Vodafone and CK Hutchison, the company that owns the Three UK mobile network, sealed a merger of their businesses in Great Britain after having been in talks since the end of 2022.
Both companies confirmed this Wednesday, June 14, in a joint communiqué.
Since the merger is approved by the government authorities in charge of market regulation, Vodafone will keep 51 percent of the combined business, while CK Hutchison will retain a smaller stake.
Current Vodafone UK CEO Ahmed Essam will lead the new company, while Three UK CFO Darren Purkis will serve as CFO of the merged firm.
The new company expects to invest some $14 billion in the UK over the next decade with the aim of “creating one of the most advanced standalone 5G networks in Europe,” the brands said.

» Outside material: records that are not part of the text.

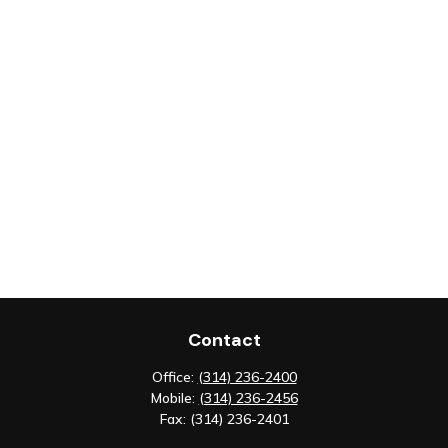
Contact
Office:
(314) 236-2400
Mobile:
(314) 236-2456
Fax:
(314) 236-2401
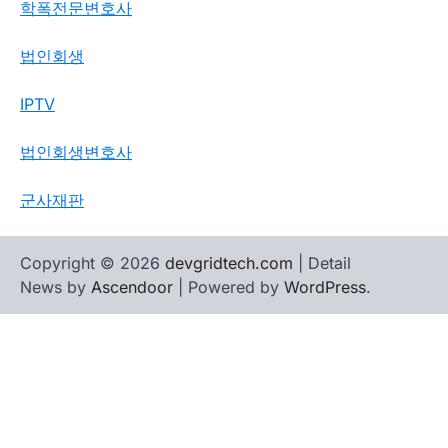
학폭전문변호사
법인회생
IPTV
법인회생변호사
군사재판
Copyright © 2026
devgridtech.com
| Detail
News by
Ascendoor
| Powered by
WordPress
.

The idea is that the merger will finish taking place no earlier than mid-2024.
With the merger, Vodafone and Three will consolidate their positions in the UK mobile telecommunications sector that are dominated by larger rivals. On one side is EE, owned by BT; and, on the other, O2, which belongs to Telefónica and Liberty Global.
You have to remember that BT bought EE in 2016; while Telefónica and Liberty Global merged and launched Virgin Media O2 in 2021.

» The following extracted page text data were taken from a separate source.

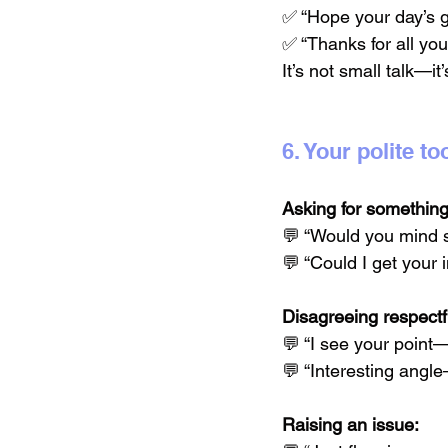
✅ “Hope your day’s g
✅ “Thanks for all you
It’s not small talk—it’
6. Your polite 
Asking for something
💬 “Would you mind s
💬 “Could I get your
Disagreeing respectfu
💬 “I see your point
💬 “Interesting angl
Raising an issue:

Although there would be no obstacles to the completion of the agreement, the truth is that the UK Competition and Markets Authority (CMA) has been hindering some mergers.
Suffice it to mention that in May, the CMA blocked the purchase of the video game developer Activision Blizzard (Call of Duty) by Microsoft for 68.9 billion dollars.
Beyond the merger with CK Hutchison, there are big changes at Vodafone
Vodafone’s merger with Three takes place within the framework of an important change process in the company.
In May, Vodafone announced massive layoffs involving 11,000 employees as part of a radical restructuring strategy for the British phone operator.
It was confirmed by the new CEO, Margherita Della Valle. In that scenario, Vodafone shares tumbled more than 4 percent.
Beyond the separations, what worried investors the most is the forecast drop in revenues and in Vodafone’s so-called “free cash flow” for the remainder of 2023.
The layoffs announced by Vodafone involve 11,000 jobs in the next three years, starting from now, on a total staff of more than 100 thousand workers.
This is the largest redundancy plan in the history of the British company.
Della Valle said that “the priority is customers, simplicity and growth” and that they will remove “all complexities” from the organization with the idea of ”regaining competitiveness.”